煤礦幾乎動用了所有黑崖村的壯勞力,一線天的情況比挖煤還要困難,人力不足。
眾人看向吳晨。
“杏山煤礦暫停,現有的煤還能用一段時間,清雪開商道!”吳晨一錘定音。
“成,就這麼定,明早我帶人先去看看一線天,爭取……半個月內完成清雪。”宋七道。
“半個月太慢,還要快。”
“我想想辦法。”宋七略有為難,最後還是應承了下來。
眾人散去,王蘭端來一盆洗腳水,芸婉知道吳晨不喜歡吃粟米,去廚房蒸熊肉。
“姐,我自己洗就行,這多好意思。”吳晨抽腳,又被王蘭拉了回去。
“你別亂動,男人在外面幹活,女人給他洗洗腳怎麼了。”王蘭抬頭瞪了一眼。
洗漱完畢,熱氣騰騰的熊肉上桌。
“不知道小云現在怎麼樣了,能不能逃出來?”芸婉想到一個女孩,心裡酸楚。
“被群匪擄走,怕是活不成了。”王蘭嘆了一口,
吳晨低頭吃飯,沒去看兩人,小云這姑娘吳晨找到了,死了。
“那個……我今晚去宋大姐住,你倆休息吧!”芸婉突然想到什麼,起身就走。
大虎這次沒聽吳晨的話,還在外面巡邏,得知芸婉要走夜路,帶人護送。
“吃完就上炕!”王蘭燒好炕先鑽進了被窩。
“姐,我……”
“不是那事!那個事以後再說,我就是有點怕,想到村民的死,我就受不了,你抱抱我,別讓我一個人。”
待吳晨上炕,王蘭鑽進吳晨懷裡好好地大哭了一場。
吳晨輕點她幾處穴位,讓她安睡一晚,可緩解精神上的刺激。
王蘭睡著之前,死死地抱著吳晨不撒手。
溫暖和柔軟,讓吳晨心跳加速,根本睡不著。
來到這個世界以後吳晨幾乎沒有練過功。
睡不著,那就閉眼執行天龍真氣。
真氣執行平衡身體燥熱。
可真氣之外是溫熱,抱著吳晨的王蘭越睡越熱,不知過了多久,吳晨從冥想中迴歸。
本來是和衣而睡,結果被子裡的王蘭因為熱自己全脫了。
王蘭的身材只要是男人就沒有能挪開眼睛的,凹凸有致,微胖腰肢卻纖細。
“啊……睡得好香啊!吳晨……你看我幹什麼啊?”王蘭睡眼惺忪伸了一個懶腰,將自己全部展現在吳晨面前。
“你衣服怎麼脫了?”
王蘭低頭一看,可不是嘛!但是無所謂。
“啊,我睡得這麼沉嗎?這就完事了?我都不知道。”王蘭帶著一絲遺憾。
“什麼完事了,沒有的事,你昨晚自己脫地,我都沒動地方。”吳晨揉了揉發麻的胳膊。
“你跟姐還不好意思,姐是過來人,這是也是姐求你的,有啥害羞的。”王蘭白了他一眼,悉悉索索開始穿衣服。

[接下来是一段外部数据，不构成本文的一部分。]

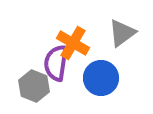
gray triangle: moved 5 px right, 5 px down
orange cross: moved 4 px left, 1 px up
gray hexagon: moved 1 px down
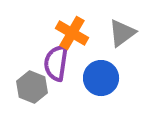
orange cross: moved 1 px left, 10 px up
gray hexagon: moved 2 px left, 1 px down
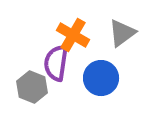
orange cross: moved 1 px right, 2 px down
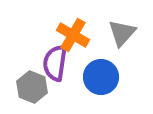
gray triangle: rotated 12 degrees counterclockwise
purple semicircle: moved 1 px left
blue circle: moved 1 px up
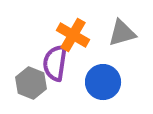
gray triangle: rotated 32 degrees clockwise
blue circle: moved 2 px right, 5 px down
gray hexagon: moved 1 px left, 4 px up
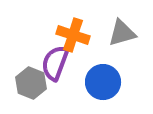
orange cross: rotated 12 degrees counterclockwise
purple semicircle: rotated 12 degrees clockwise
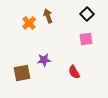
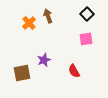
purple star: rotated 16 degrees counterclockwise
red semicircle: moved 1 px up
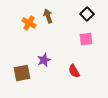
orange cross: rotated 16 degrees counterclockwise
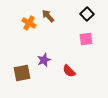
brown arrow: rotated 24 degrees counterclockwise
red semicircle: moved 5 px left; rotated 16 degrees counterclockwise
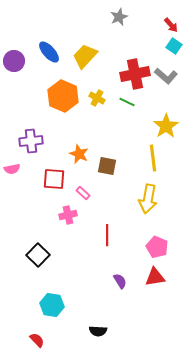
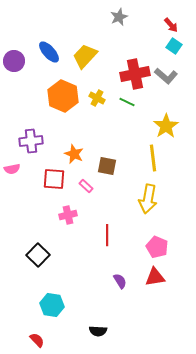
orange star: moved 5 px left
pink rectangle: moved 3 px right, 7 px up
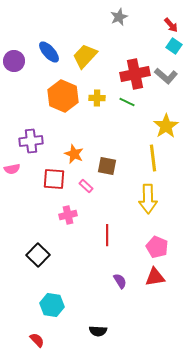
yellow cross: rotated 28 degrees counterclockwise
yellow arrow: rotated 12 degrees counterclockwise
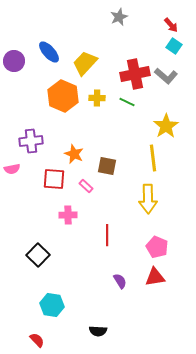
yellow trapezoid: moved 7 px down
pink cross: rotated 12 degrees clockwise
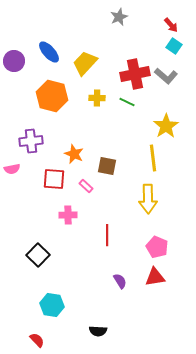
orange hexagon: moved 11 px left; rotated 8 degrees counterclockwise
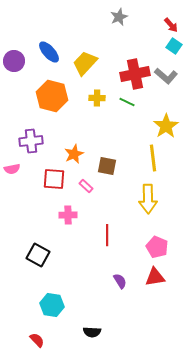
orange star: rotated 24 degrees clockwise
black square: rotated 15 degrees counterclockwise
black semicircle: moved 6 px left, 1 px down
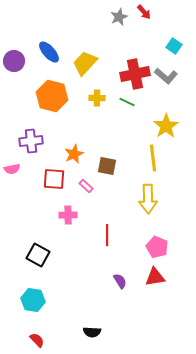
red arrow: moved 27 px left, 13 px up
cyan hexagon: moved 19 px left, 5 px up
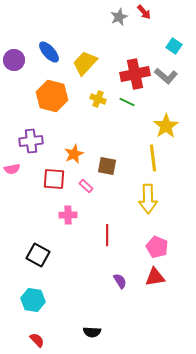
purple circle: moved 1 px up
yellow cross: moved 1 px right, 1 px down; rotated 21 degrees clockwise
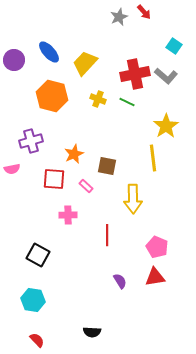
purple cross: rotated 10 degrees counterclockwise
yellow arrow: moved 15 px left
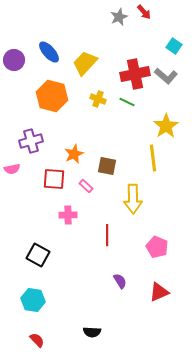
red triangle: moved 4 px right, 15 px down; rotated 15 degrees counterclockwise
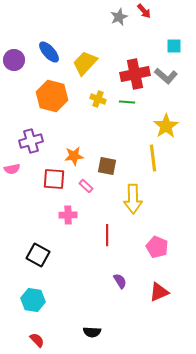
red arrow: moved 1 px up
cyan square: rotated 35 degrees counterclockwise
green line: rotated 21 degrees counterclockwise
orange star: moved 2 px down; rotated 18 degrees clockwise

“我沒有……我……”吳晨覺得有點虧,什麼都沒幹,就等於什麼都幹了。
“好了好了,我知道了,就當什麼都沒發生好吧!我今天要去找芸婉,我們還有好多活沒幹呢,你自己弄點早飯哈!”王蘭邊說邊出了門。
“……”吳晨。
“對了,要是沒懷上昨晚就不作數哈,還要繼續的!”王蘭想到了什麼,折返回來說道。
“……”吳晨。
吳晨起床,直奔一線天檢視,宋七已經帶人開始清理積雪。
“黑崖村裡正在不在?”一名衙役傳話。
“我是吳晨,不知道李縣令有什麼吩咐?”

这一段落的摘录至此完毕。